Due settimane fa, prima di tornare a casa ubriaco e confuso dalla serata in discoteca, avevo la sensazione che nei suoi occhi si fosse distesa una grande ombra. Eppure, adesso sembra essersi attenuata, sostituita da qualcosa di nuovo.
È solare come non lo è mai stato prima d'ora.
Certo, c'è ancora qualcosa che lo preoccupa e che a volte lo blocca talmente tanto da costringerlo a riprendere il respiro, ma non è nulla in confronto a com'era prima.

Non ha voluto dire nulla, solo di aver finalmente parlato con se stesso. Se stesso, e un tipo conosciuto al locale di nome Manuel.
È ricorrente nei nostri discorsi e, a volte, l'ho ascoltato chiacchierare amabile con lui al telefono, ridendo come uno stupido.
Ormai, dopo tutti questi anni, ci ho fatto l'abitudine. Per Daniel farsi nuovi amici è come respirare l'aria.

«Questa sarebbe perfetta per te» mi dice rigirando la stampella, posandomi addosso una t-shirt viola monocolore. Fa una smorfia. «No, troppo serio, ma aspetta... tu sei serio e noioso!» esclama con una risata e io lo colpisco con un pugno sul braccio.

«Come mai sembri sempre ubriaco? Non hai ancora smaltito i drink dell'altra sera?» gli chiedo ironico affiancandolo mentre muove le grucce con aria pensierosa.

Mi scocca uno sguardo sornione. «Sono ubriaco di vita» dice serio e io alzo gli occhi al cielo.

Ecco, è tornato il Daniel che pensa solo a ridere e a scherzare su ogni cosa senza prendere gli argomenti in maniera seria.
Ne sono contento, mi mancava.

«Serve una mano?» ci domanda la commessa avvicinandosi cordiale.

Daniel scuote la testa. «Per questo qui servirebbe un'intera flotta di personale» risponde ammiccando indicandomi con un cenno della mano.

Stringo i denti.
No, tiro indietro il mio discorso. Non mi mancava affatto.
Si scambiano delle battute mentre io mi defilo, cercando di passare inosservato.
Il mio desiderio non è certo quello di essere messo ancora in imbarazzo.
Sono venuto qui dato che, secondo lui, me ne intendo di accostamenti di colore.

Daniel ha deciso di rubare qualche soldo a suo padre. Non l'ha mai fatto prima ma, a detta sua: "Quel bastardo avrebbe speso tutto in birra e liquori. Perché non approfittare del suo stato ubriaco e guadagnarci qualcosa? È ora di farsi furbi", il tutto unito a un ghigno poco rassicurante.

Rubare non è mai un buon comportamento ma credo che, almeno in questo caso, se lo possa permettere.
Insomma, una piccola rivincita, giusto?

«Allora, hai gettato la spugna?» chiede tornando accanto a me, beccandosi uno sguardo storto.
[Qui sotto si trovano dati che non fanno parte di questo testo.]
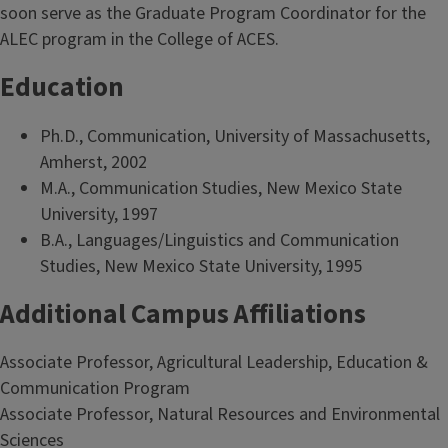
soon serve as the Graduate Program Coordinator for the
ALEC program in the College of ACES.
Education
Ph.D., Communication, University of Massachusetts,
Amherst, 2002
M.A., Communication Studies, New Mexico State
University, 1997
B.A., Languages/Linguistics and Communication
Studies, New Mexico State University, 1995
Additional Campus Affiliations
Associate Professor, Agricultural Leadership, Education &
Communication Program
Associate Professor, Natural Resources and Environmental
Sciences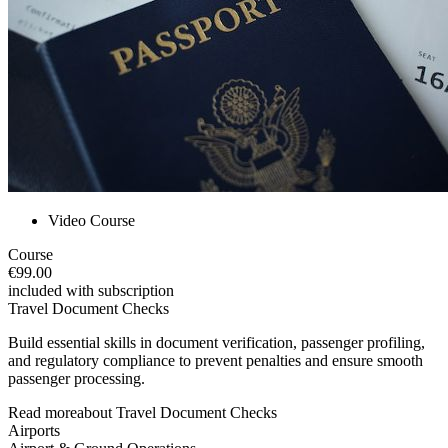
Video Course
Course
€99.00
included with subscription
Travel Document Checks
Build essential skills in document verification, passenger profiling,
and regulatory compliance to prevent penalties and ensure smooth
passenger processing.
Read more
about
Travel Document Checks
Airports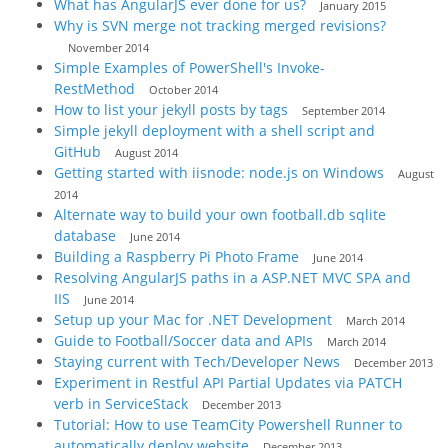
What has AngularJS ever done for us?
January 2015
Why is SVN merge not tracking merged revisions?
November 2014
Simple Examples of PowerShell's Invoke-
RestMethod
October 2014
How to list your jekyll posts by tags
September 2014
Simple jekyll deployment with a shell script and
GitHub
August 2014
Getting started with iisnode: node.js on Windows
August
2014
Alternate way to build your own football.db sqlite
database
June 2014
Building a Raspberry Pi Photo Frame
June 2014
Resolving AngularJS paths in a ASP.NET MVC SPA and
IIS
June 2014
Setup up your Mac for .NET Development
March 2014
Guide to Football/Soccer data and APIs
March 2014
Staying current with Tech/Developer News
December 2013
Experiment in Restful API Partial Updates via PATCH
verb in ServiceStack
December 2013
Tutorial: How to use TeamCity Powershell Runner to
automatically deploy website
December 2013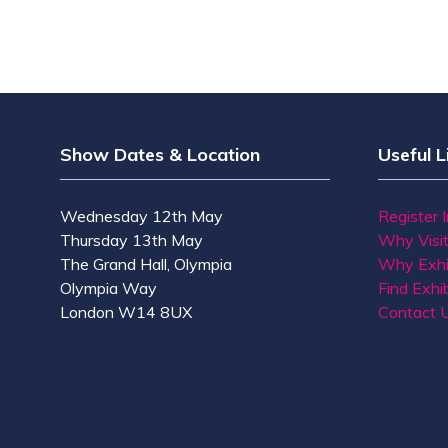
Show Dates & Location
Useful L
Wednesday 12th May
Register 
Thursday 13th May
Why Visi
The Grand Hall, Olympia
Why Exhi
Olympia Way
Find Exhib
London W14 8UX
Contact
«Dimmelo tu. Non ero io quello impegnato a chiacchierare a vanvera.»

Finge un'espressione imbronciata. «Scusa. Lo prometto, rimarrò attaccato alla tua maglietta, nel caso dovessi perdermi in altri discorsi» scherza sfiorando la stoffa della maglia, e io prontamente mi allontano con uno scatto.
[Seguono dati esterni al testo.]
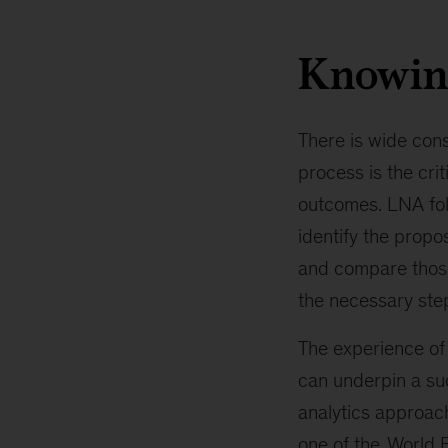
Knowin
There is wide con
process is the crit
outcomes. LNA foll
identify the propos
and compare those 
the necessary steps
The experience of 
can underpin a suc
analytics approach
one of the
World 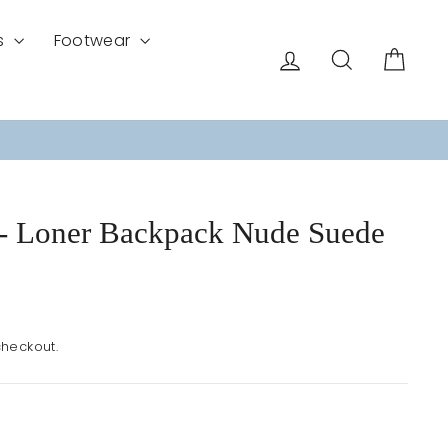
s
Footwear
Log in
Search
Cart
- Loner Backpack Nude Suede
checkout.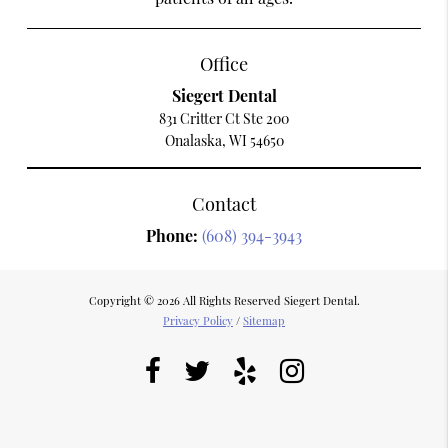
Office
Siegert Dental
831 Critter Ct Ste 200
Onalaska, WI 54650
Contact
Phone:
(608) 394-3943
Copyright © 2026 All Rights Reserved Siegert Dental.
Privacy Policy
/
Sitemap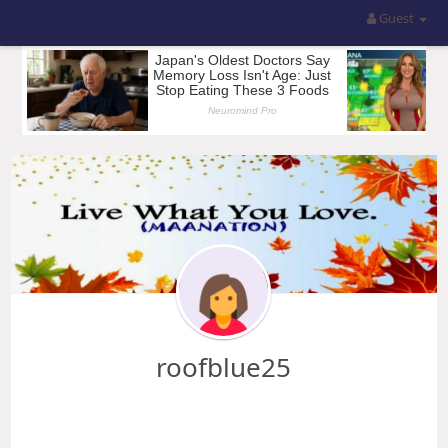
Guest
roofblue25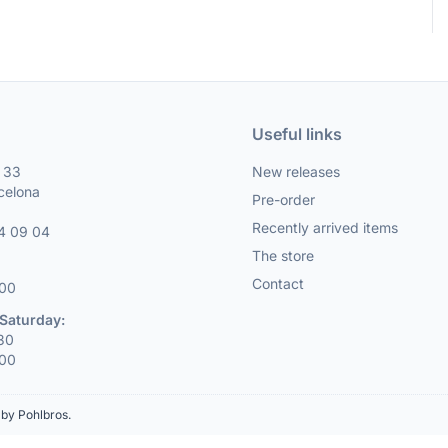
Useful links
, 33
New releases
celona
Pre-order
Recently arrived items
4 09 04
The store
Contact
:00
Saturday:
:30
:00
by Pohlbros
.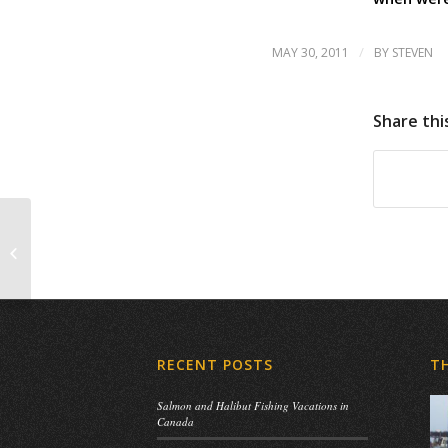
/
MAY 30, 2011
BY
STEVEN
Share thi
Father’s Day
RECENT POSTS
T
Salmon and Halibut Fishing Vacations in
Canada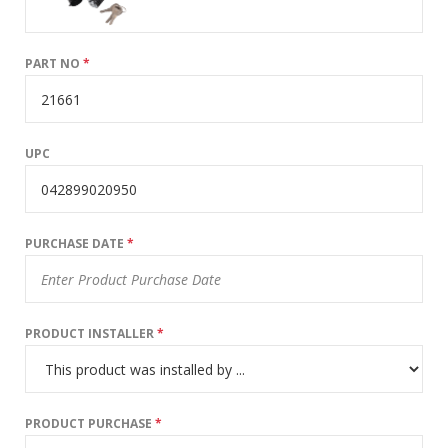
PART NO
*
UPC
PURCHASE DATE
*
PRODUCT INSTALLER
*
PRODUCT PURCHASE
*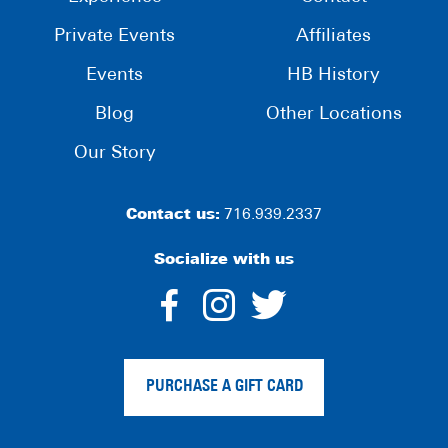
Private Events
Affiliates
Events
HB History
Blog
Other Locations
Our Story
Contact us:
716.939.2337
Socialize with us
dashicons-
dashicons-
dashico
facebook-
instagram
twitter
PURCHASE A GIFT CARD
alt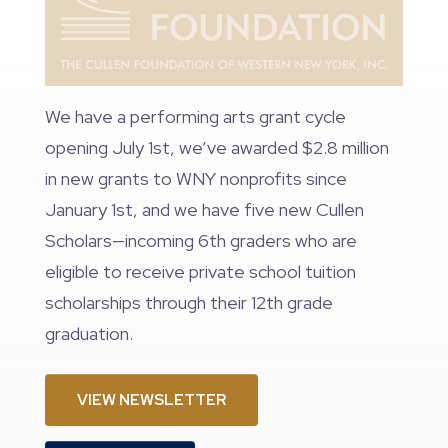
We have a performing arts grant cycle
opening July 1st, we’ve awarded $2.8 million
in new grants to WNY nonprofits since
January 1st, and we have five new Cullen
Scholars—incoming 6th graders who are
eligible to receive private school tuition
scholarships through their 12th grade
graduation.
VIEW NEWSLETTER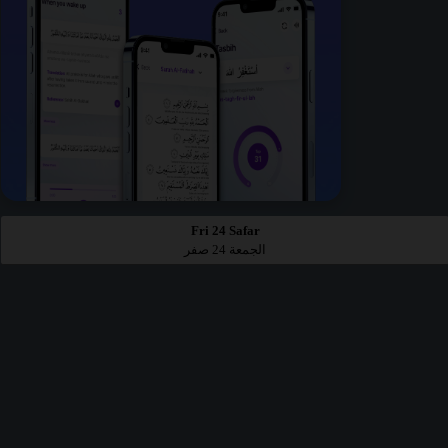
Fri 24 Safar
الجمعة 24 صفر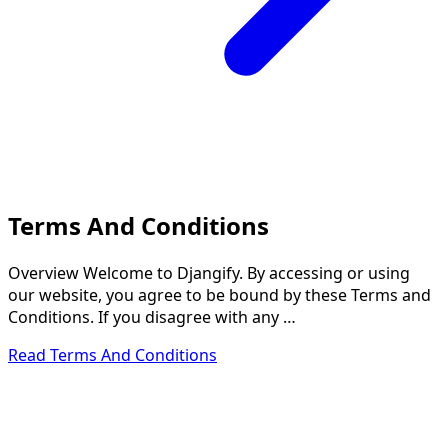
Terms And Conditions
Overview Welcome to Djangify. By accessing or using
our website, you agree to be bound by these Terms and
Conditions. If you disagree with any …
Read Terms And Conditions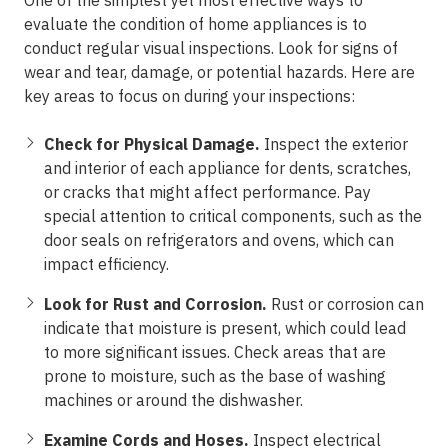
One of the simplest yet most effective ways to
evaluate the condition of home appliances is to
conduct regular visual inspections. Look for signs of
wear and tear, damage, or potential hazards. Here are
key areas to focus on during your inspections:
Check for Physical Damage.
Inspect the exterior
and interior of each appliance for dents, scratches,
or cracks that might affect performance. Pay
special attention to critical components, such as the
door seals on refrigerators and ovens, which can
impact efficiency.
Look for Rust and Corrosion.
Rust or corrosion can
indicate that moisture is present, which could lead
to more significant issues. Check areas that are
prone to moisture, such as the base of washing
machines or around the dishwasher.
Examine Cords and Hoses.
Inspect electrical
«Idiota, ti suona il cellulare», lo rimbecco e sollevo un paio di grucce, mostrandogli dei disegni e intrecci di colori che gli fanno brillare gli occhi, «mi aspetto di sentire le tue scuse, oltre al dirmi che sei tu a fare schifo nelle scelte» sussurro sogghignando, osservandolo tirare fuori il telefono dalla tasca.

Legge il numero e prende fiato un paio di volte, si schiarisce la gola e senza pensare si sistema i capelli guardandosi nello specchio attaccato alla parete.
A cosa serve il suo gesto? Il suo interlocutore non può vederlo.
Talvolta i suoi comportamenti sono così strani.
Annuisce convinto, trovando finalmente il coraggio di rispondere.